Gerusalemme, 4 luglio 2014
Il mio stomaco sta bruciando, si sta espandendo, sento rimbombare l’aria, il respiro. Oggi li ho visti e sentiti. In terrazza con voi e la giornalista e sua figlia. Noi intorno ad un tavolo con la cena preparata da Fef'. Io avevo già mangiato, era il giorno del semi-colloquio di lavoro. Voi mangiavate e cercavo di avere fame per impegnare il corpo, visto che la testa aveva le biglie dentro. Però fame no, neanche un po’.
Avevo mangiato con Ad per quella chiacchierata a cercare di capire se qui me ne posso venire a vivere per un po’ e starci.
Appuntamento alle 19:00 a porta Damasco, mi lasciate vicino il Jerusalem Hotel, è presto c’è un po' di tempo prima dell’iftar e finalmente io ci sono qui a quest’ora; che in questi giorni dicevano di evitare di venirci. Il cannone non ha ancora sparato, ma il sole sta andando giù e fuori è tutto arancione. Le mura di porta Damasco sono di quella pietra che sicuramente un salentino direbbe “ma è come a Lecce!” Nella piazza davanti alla porta c’è una scalinata e i banchini si preparano. Tra poco chi potrà mangiare lo farà e lo farà in strada, all’aperto, nonostante tutto. Io mi stupisco perché immaginavo che si facessero delle gran tavolate in casa.
“Macché, si sono viziati questi. Però, i dolci con il formaggio dentro sono buonissimi, possibile che non li conosci?”
“No, mai provati!”
Sono quasi le 19:00 e io faccio qualche scatto in bianco e nero con la contaflex. Non ce la faccio, le cose che accadono sono troppe in questi minuti e non faccio che girare la testa ovunque.
Entrano le persone in città vecchia, attraversano la porta di Damasco.
Escono le persone dalla città vecchia, attraversano la porta di Damasco.
Arrivano i militari israeliani verso la città vecchia, si allineano davanti alla porta di Damasco.
Io resto sulla scalinata e respiro i profumi della carne arrostita e del pane caldo, poi le bancarelle con le mutande da uomo e i fiori finti, mentre mi sento in mezzo: tra l’inizio della festa e l’inizio della guerra.

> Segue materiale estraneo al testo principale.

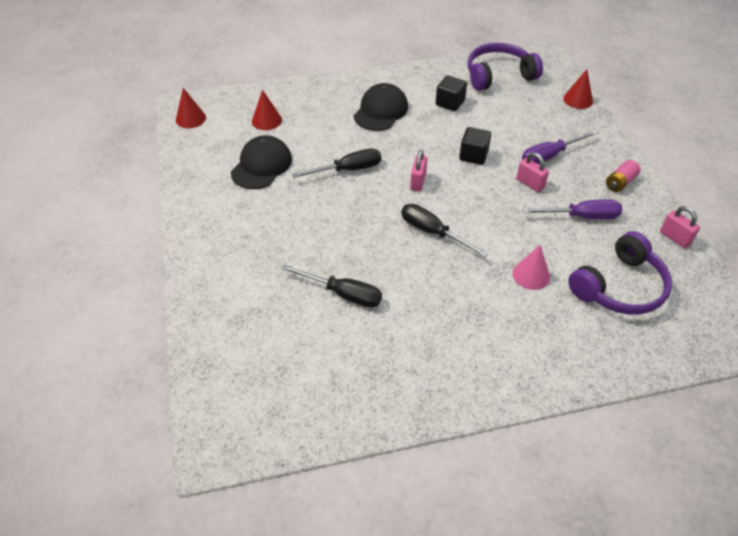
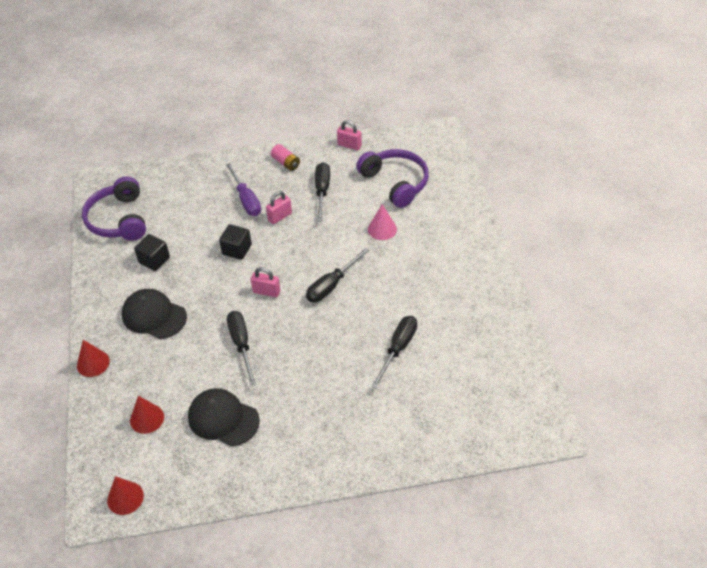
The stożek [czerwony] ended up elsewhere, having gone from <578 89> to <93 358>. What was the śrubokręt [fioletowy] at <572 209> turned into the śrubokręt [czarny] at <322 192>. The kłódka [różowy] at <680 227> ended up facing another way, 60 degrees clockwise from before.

Sono le 19:00 e acchiappo il telefono, chi dovevo incontrare mi chiede se ho una maglia rossa e allora abbasso la testa e lui è lì. Piacere, piacere e passiamo attraverso la porta di Damasco, mi ritrovo a camminare velocemente per la città vecchia, ci dirigiamo in 4 spediti verso chissà dove. D’un tratto siamo in 4 e io non me ne sono accorta. Una Lei molto bella ci porta dritti nel quartiere armeno, un Lui molto buffo ci dice che è colombiano, cresciuto in Francia e col nome russo. La signora del negozietto ci dà delle birre, così tutti comprano la Taybeh e io prendo la Mythos. Ho conosciuto il Sig Taybeh e non mi è piaciuto proprio, invece la greca Mythos ormai rappresenta il sapore di questa Gerusalemme 2014. Poi ognuno prende noccioline, pistacchi, patatine e di nuovo destra, sinistra, dritto, vicoletto, siamo dentro dove tutto sta chiudendo e si scivola coi sandali sulle chianche bagnate; rifiuti ovunque e odori di carne, piscio, acque, spezie, sudori. Fuori! Fuori dalla città vecchia all’iftar, fuori a mangiare, bere, sparare, lanciare le pietre, incontrare e nascondere, poi pregare e a volte anche soltanto stare, come i ragazzi della scalinata che stanno lì e non so che futuro possano avere. Fuori! Di giorno in città vecchia, di sera chissà in quale fuori.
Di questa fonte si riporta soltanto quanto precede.